頻度 よくみる
ニュートピックス
・閉経後の女性ホルモン低下に伴う外陰部・腟の萎縮変化およびそれに伴う身体症状として,局所の所見として外陰腟萎縮(VVA:vulvovaginal atrophy),全身的な症状症候群として閉経後性器尿路症候群(GSM:genitourinary syndrome of menopause)という概念が提唱されている.
・近年,腟のかゆみ・乾燥・性交痛・尿漏れなどの症状の改善を目的として,自由診療で炭酸ガスフラクショナルレーザーを用いた施術が行われている.
治療のポイント
・外陰や腟の疼痛・瘙痒感は頻度が高く,若年者から高齢者まで幅広くみられる.
・外陰や腟の疼痛・瘙痒感を認める疾患は,良性・炎症性疾患が主であるが,まれに外陰パジェット病などの悪性疾患のことがあり,その鑑別が重要である.しかしながら,早期では外陰炎との鑑別が困難であり,ステロイド治療などが奏効しない悪性の可能性を念頭におき,皮膚生検による診断を考慮する.
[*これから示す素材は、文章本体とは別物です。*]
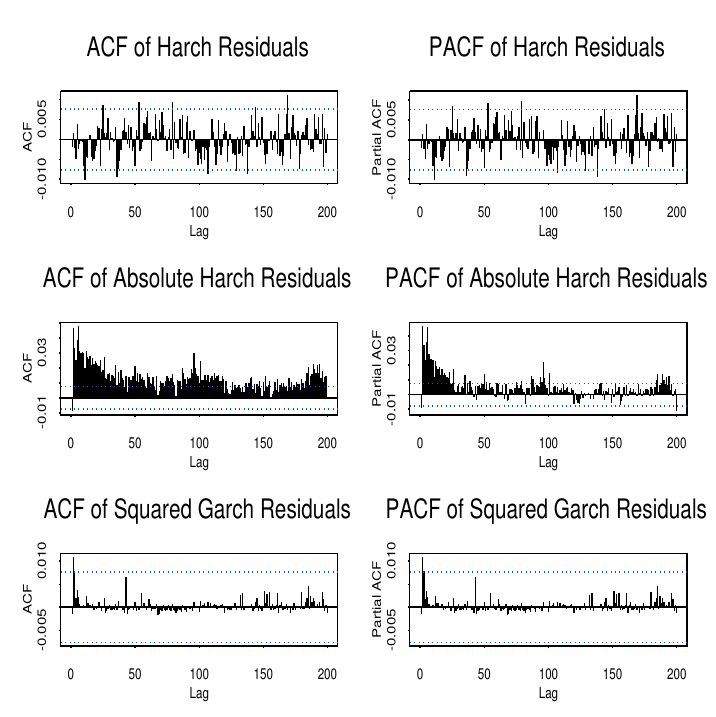
Figure 11. Autocorrelation and partial autocorrelation functions of the residuals, absolute residuals and squared residuals after PHARCH fitting.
・扁平苔癬や硬化性苔癬は外陰部に強い瘙痒感を伴う.ステロイド治療が基本であるが,難治性の場合は悪性腫瘍が発生することがある.
・視診では明らかな所見がない外陰痛も高齢者によくみられる疾患である.しばしば難治性であり,患者の訴えをよく傾聴し,慢性疼痛との観点から治療する.
Ⅰ.バルトリン腺疾患
◆病態と診断
・腟入口部の5時・7時方向に存在するバルトリン腺が感染,機械的刺激,分娩時裂傷などにより,腺開口部が閉鎖することにより分泌物が貯留し,排泄管および腺自体が拡大することによって発生する嚢胞である.片側の大陰唇の後半部に増大した弾力性のある無痛性の腫瘤を形成し,視診・触診により診断は容易である.感染すると発赤,疼痛を伴う膿瘍になる.